[Saved data entries]
━━━━━━
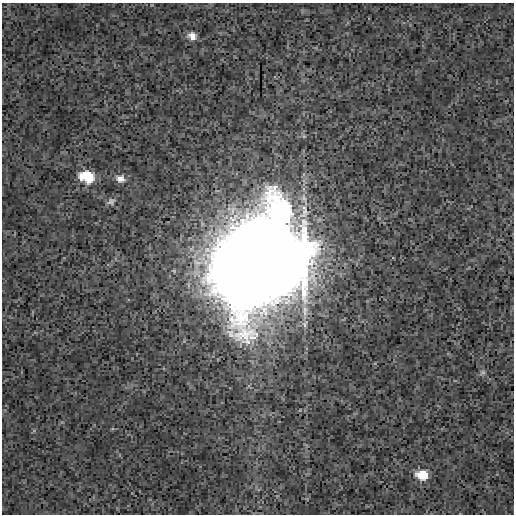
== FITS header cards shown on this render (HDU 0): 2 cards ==
NAXIS1  =                  512
NAXIS2  =                  512

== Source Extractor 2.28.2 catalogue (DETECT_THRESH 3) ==
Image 512 x 512 px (HDU 0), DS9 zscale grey, 1 PNG px = 1 image px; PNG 516 x 516 px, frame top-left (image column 1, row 512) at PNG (2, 3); no overlay
Background 5.85e-04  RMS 0.0037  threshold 0.011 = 3 sigma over >= 5 px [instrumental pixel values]
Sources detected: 7; all 7 listed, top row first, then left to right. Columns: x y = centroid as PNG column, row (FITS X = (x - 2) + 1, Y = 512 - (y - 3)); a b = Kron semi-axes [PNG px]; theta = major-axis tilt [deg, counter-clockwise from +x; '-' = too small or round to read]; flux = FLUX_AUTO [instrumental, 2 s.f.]
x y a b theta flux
━━━━━━
EXERCISE BRIEF :: Copy out all of the lines above without changing anything, and leave the pictures out of your answer.

OUTPUT BELOW ::
== FITS header cards shown on this render (HDU 0): 2 cards ==
NAXIS1  =                  512
NAXIS2  =                  512

== Source Extractor 2.28.2 catalogue (DETECT_THRESH 3) ==
Image 512 x 512 px (HDU 0), DS9 zscale grey, 1 PNG px = 1 image px; PNG 516 x 516 px, frame top-left (image column 1, row 512) at PNG (2, 3); no overlay
Background 5.85e-04  RMS 0.0037  threshold 0.011 = 3 sigma over >= 5 px [instrumental pixel values]
Sources detected: 7; all 7 listed, top row first, then left to right. Columns: x y = centroid as PNG column, row (FITS X = (x - 2) + 1, Y = 512 - (y - 3)); a b = Kron semi-axes [PNG px]; theta = major-axis tilt [deg, counter-clockwise from +x; '-' = too small or round to read]; flux = FLUX_AUTO [instrumental, 2 s.f.]
x y a b theta flux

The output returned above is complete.